Sounds impressive - is this a publicly available ide?


No it is a company-specific hack. The relevant thing would be to have the profile data to begin with. Then you can work that into whatever annotation scheme your IDE offers.


Great - reading between the lines that would require

a. Gathering perf data in prod at scale

b. Aggregating it and mapping it back to source

c. Having that available within the IDE

Looks like youre working for a surprisingly clueful employer if they are doing all of the above.


I set that linting rule in JavaScript. My entire app shows up as a lightning bolt.


Wish I could upvote this twice. The trend of using electron for desktop apps seems to waste a lot of battery and RAM. Between Atom and Slack I was losing between 3 and 5 GB of RAM. Ended up going back to Sublime and it rarely exceeds 300MB.


Yup, this! I like to have one GUI editor on my machine (I open it once month, because I live in iTerm with tmux and vim) and people on reddit convinced me to give Atom a shot. It has some really neat ideas, but in the end it is such a hog, so I deleted it. I cannot recommend electron as platform to anybody at this right moment. Some elctron apps used more resources and energy than IntelliJ Idea, which is ridiculous considering usage and specter of things that those programs are covering.


Upvoted it for you. The current proliferation of web bloat is getting ridiculous.


The best way of making them go away is not to use them.

I only open an exception to VS Code, because it is currently the best experience to edit Rust code.


You really should go back to vim


I recently had a little feud with the developers of react-native and fresco (the Facebook image loading library) because of their extensive use of Finalizers:

https://github.com/facebook/fresco/issues/1363

https://github.com/facebook/react-native/issues/8780

Apart from being unreliable, bad design, it slows GC and instantiation by orders of magnitude, which I considered important, but they did not.

I added a comment about how uninstalling the Facebook app improves the battery life of a phone dramatically, that I deleted afterwards because it was too flamy.

I don't expect this to get fixed ever :(.


I wish caching patterns are something IDEs would predict :D


They don't need to, they just need access to profiling data from (latest?) run (could be test run, benchmark run, staging run etc).


True, but I would have to setup the profiling.
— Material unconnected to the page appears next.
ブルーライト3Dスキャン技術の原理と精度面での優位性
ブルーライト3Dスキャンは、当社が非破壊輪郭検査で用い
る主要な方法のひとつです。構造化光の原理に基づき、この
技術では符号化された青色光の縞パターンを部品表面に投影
Setting up a load generation pattern and a load tool would do the job on a local environment, but this is an obviously involved process that requires looking at the generated profile, response times and such. But, does not tell me an in-lined function is missing the cache a lot and slowing things down?


Since Roslyn there is a compiler plugin that does something like that for .NET, I don't remember the name now.